Сидевший рядом Журавлев давно привык к преддверию собственного конца: сердечные приступы, тяжелые и продолжительные, приучили его к пребыванию на грани жизни и смерти, и потому происходящее теперь он воспринимал как очередное недомогание, разве что теперь смерть представлялась ему несправедливой, потому что заглянула совсем не вовремя. «Ну, хоть моя девочка теперь здорова», – в утешение подумал он.

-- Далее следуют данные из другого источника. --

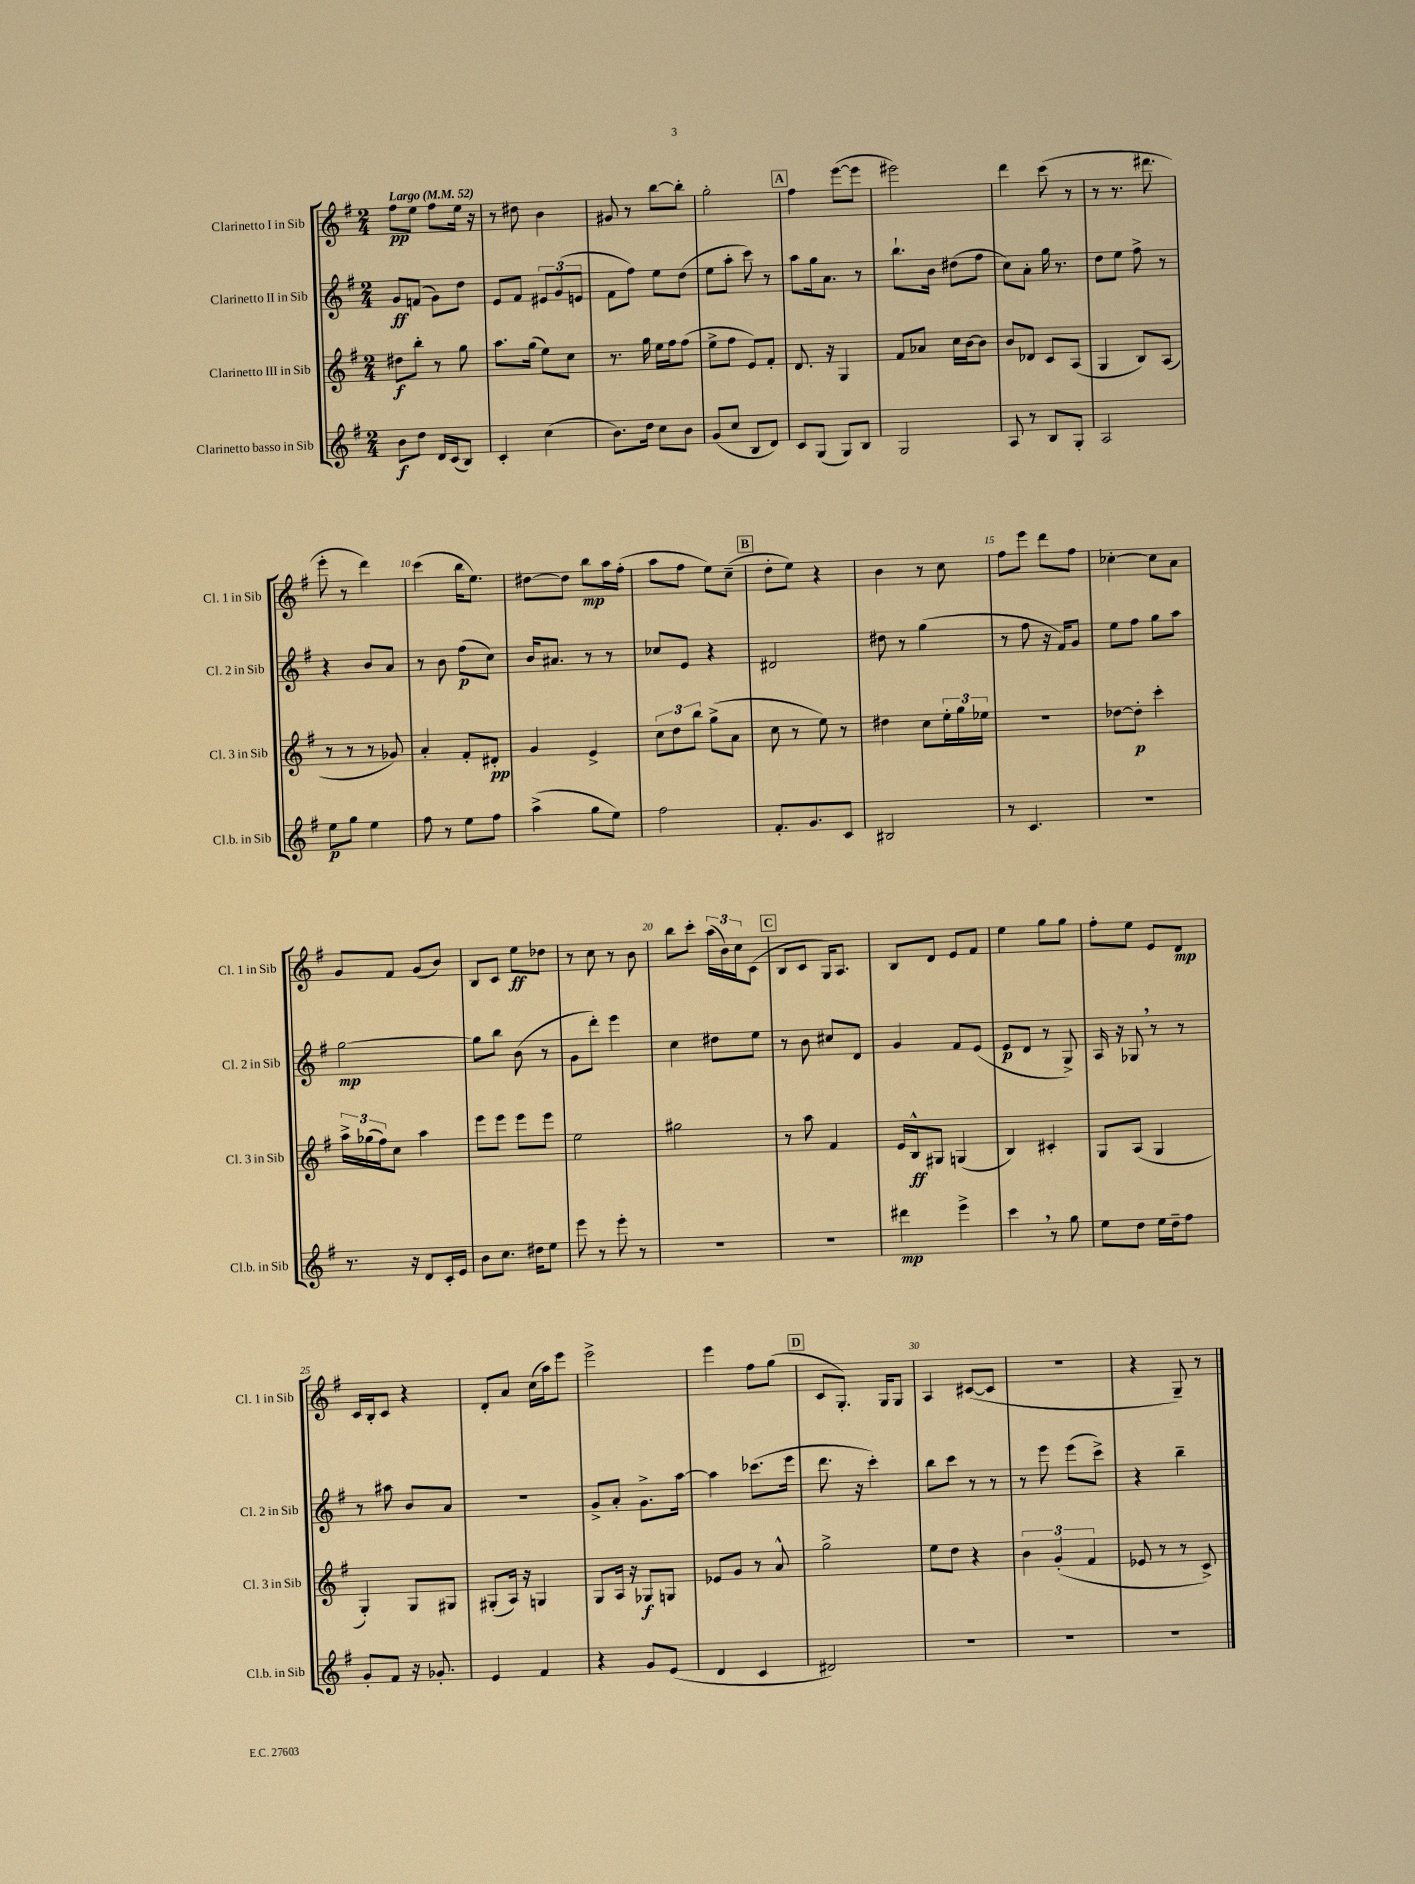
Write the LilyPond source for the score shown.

…Игравшие в домино мотористы расселись в кресла и пристегнулись, вроде бы нехотя подчиняясь обстоятельствам. Это были молодые ребята, они часто летали и не так легко могли поверить, что этот полет будет чем-либо отличаться от других. Они переговаривались спокойно и даже чуть ернически.

– Ну и пылища!

– Ни черта ни видать.

– Трудно заходить.

– Ну, Долотов!..

…Медсестра, сидевшая неподалеку от мотористов и близоруко читавшая книгу, теперь замерла и съежилась, конфузясь своего страха, от которого стало как-то пусто в животе. «Это от кефира, – пыталась она убедить себя, вспомнив свой завтрак в буфете летно-испытательной базы – Может быть, съесть кусочек лимона?» Она огляделась, увидела беседующих как ни в чем не бывало мотористов и, встретившись своим унизительно вопрошающим взглядом с одним из них, прочитала в его глазах сердитое осуждение своего немого вопроса. Не вдруг же все пройдет, говорили ей глаза моториста: и пыль, и ветер, и тряска – повремените. И пожилая женщина почувствовала, что ей стало проще со своим страхом. Она вспомнила летчика, который прошел перед отлетом мимо нее, легко вообразила теперь его стремительную фигуру и прониклась уверенностью, что все совсем не так, как ей вдруг показалось, что все это «у них» в порядке вещей. Она заставила себя отыскать недочитанную страницу, изо всех сил стараясь не думать ни о страхе, ни о слабости, но, читая, ничего не могла понять.